─── Exercise inputs ───
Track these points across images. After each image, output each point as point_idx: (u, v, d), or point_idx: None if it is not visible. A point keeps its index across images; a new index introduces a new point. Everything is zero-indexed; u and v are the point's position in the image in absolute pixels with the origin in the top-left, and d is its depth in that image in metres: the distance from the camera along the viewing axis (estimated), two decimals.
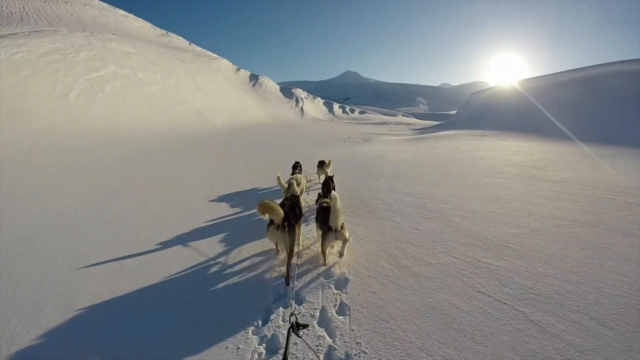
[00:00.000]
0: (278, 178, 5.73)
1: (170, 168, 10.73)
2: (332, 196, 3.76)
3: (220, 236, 5.10)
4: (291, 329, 2.21)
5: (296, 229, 3.89)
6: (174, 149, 15.40)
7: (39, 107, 17.56)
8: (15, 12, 34.40)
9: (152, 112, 25.77)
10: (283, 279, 3.70)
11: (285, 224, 3.58)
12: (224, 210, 6.60)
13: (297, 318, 2.43)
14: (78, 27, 35.22)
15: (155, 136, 19.54)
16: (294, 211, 3.94)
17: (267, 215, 3.65)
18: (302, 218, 4.67)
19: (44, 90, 19.34)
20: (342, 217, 3.71)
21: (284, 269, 3.79)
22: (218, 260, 4.34)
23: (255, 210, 4.79)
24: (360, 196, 7.08)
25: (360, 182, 8.33)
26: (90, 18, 43.05)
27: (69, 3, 43.29)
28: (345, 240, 3.78)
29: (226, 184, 8.52)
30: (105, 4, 51.27)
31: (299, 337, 2.30)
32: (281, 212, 3.59)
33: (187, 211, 6.51)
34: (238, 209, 6.58)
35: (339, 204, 3.69)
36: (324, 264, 3.91)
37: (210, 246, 4.77)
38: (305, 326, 2.42)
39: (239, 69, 64.94)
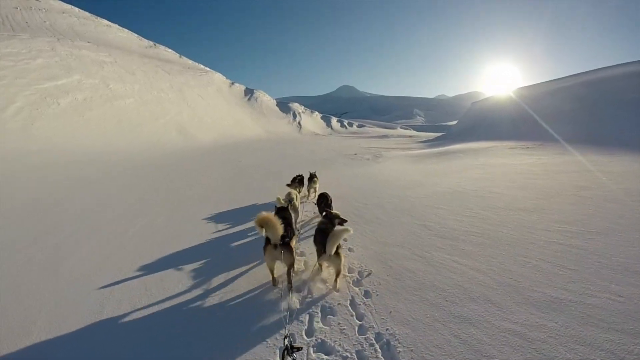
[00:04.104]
0: (278, 199, 5.14)
1: (84, 223, 6.38)
2: (344, 229, 3.41)
3: None
4: (285, 352, 2.12)
5: (292, 245, 3.67)
6: (124, 183, 10.91)
7: None
8: None
9: (120, 128, 21.33)
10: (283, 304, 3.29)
11: (280, 243, 3.36)
12: None
13: (291, 340, 2.26)
14: (47, 34, 31.37)
15: (113, 159, 15.09)
16: (287, 229, 3.57)
17: (264, 230, 3.29)
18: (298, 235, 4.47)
19: None
20: (336, 243, 3.32)
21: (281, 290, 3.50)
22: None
23: None
24: (468, 330, 2.78)
25: (430, 259, 4.01)
26: (66, 26, 39.03)
27: (43, 10, 39.26)
28: (338, 270, 3.51)
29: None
30: (86, 13, 47.31)
31: None
32: (280, 229, 3.32)
33: None
34: None
35: (337, 232, 3.34)
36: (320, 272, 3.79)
37: None
38: (299, 349, 2.30)
39: (233, 83, 61.74)
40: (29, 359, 2.76)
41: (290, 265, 3.50)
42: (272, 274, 3.66)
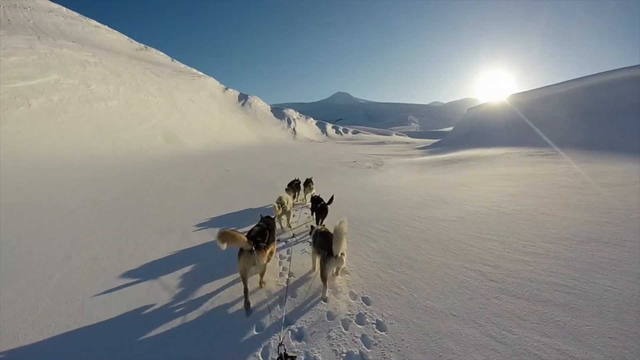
───
## Work to complete
Exclude the pictures and give back the rest of the data above exactly as written.

## Reply to the task
Track these points across images. After each image, output each point as point_idx: (u, v, d), or point_idx: None if it is not visible. A point keeps its index across images; a new index introduces a new point. Everything is zero-indexed; u and v are the point's position in the image in absolute pixels with the origin in the top-left, and d is its depth in that image in metres: the distance from the camera along the viewing axis (estimated), two decimals.
[00:00.000]
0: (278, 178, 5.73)
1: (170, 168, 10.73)
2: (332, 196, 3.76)
3: (220, 236, 5.10)
4: (291, 329, 2.21)
5: (296, 229, 3.89)
6: (174, 149, 15.40)
7: (39, 107, 17.56)
8: (15, 12, 34.40)
9: (152, 112, 25.77)
10: (283, 279, 3.70)
11: (285, 224, 3.58)
12: (224, 210, 6.60)
13: (297, 318, 2.43)
14: (78, 27, 35.22)
15: (155, 136, 19.54)
16: (294, 211, 3.94)
17: (267, 215, 3.65)
18: (302, 218, 4.67)
19: (44, 90, 19.34)
20: (342, 217, 3.71)
21: (284, 269, 3.79)
22: (218, 260, 4.34)
23: (255, 210, 4.79)
24: (360, 196, 7.08)
25: (360, 182, 8.33)
26: (90, 18, 43.05)
27: (69, 3, 43.29)
28: (345, 240, 3.78)
29: (226, 184, 8.52)
30: (105, 4, 51.27)
31: (299, 337, 2.30)
32: (281, 212, 3.59)
33: (187, 211, 6.51)
34: (238, 209, 6.58)
35: (339, 204, 3.69)
36: (324, 264, 3.91)
37: (210, 246, 4.77)
38: (305, 326, 2.42)
39: (239, 69, 64.94)
[00:04.104]
0: (278, 199, 5.14)
1: (84, 223, 6.38)
2: (344, 229, 3.41)
3: None
4: (285, 352, 2.12)
5: (292, 245, 3.67)
6: (124, 183, 10.91)
7: None
8: None
9: (120, 128, 21.33)
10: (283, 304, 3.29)
11: (280, 243, 3.36)
12: None
13: (291, 340, 2.26)
14: (47, 34, 31.37)
15: (113, 159, 15.09)
16: (287, 229, 3.57)
17: (264, 230, 3.29)
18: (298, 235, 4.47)
19: None
20: (336, 243, 3.32)
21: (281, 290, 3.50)
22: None
23: None
24: (468, 330, 2.78)
25: (430, 259, 4.01)
26: (66, 26, 39.03)
27: (43, 10, 39.26)
28: (338, 270, 3.51)
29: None
30: (86, 13, 47.31)
31: None
32: (280, 229, 3.32)
33: None
34: None
35: (337, 232, 3.34)
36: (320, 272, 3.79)
37: None
38: (299, 349, 2.30)
39: (233, 83, 61.74)
40: (29, 359, 2.76)
41: (290, 265, 3.50)
42: (272, 274, 3.66)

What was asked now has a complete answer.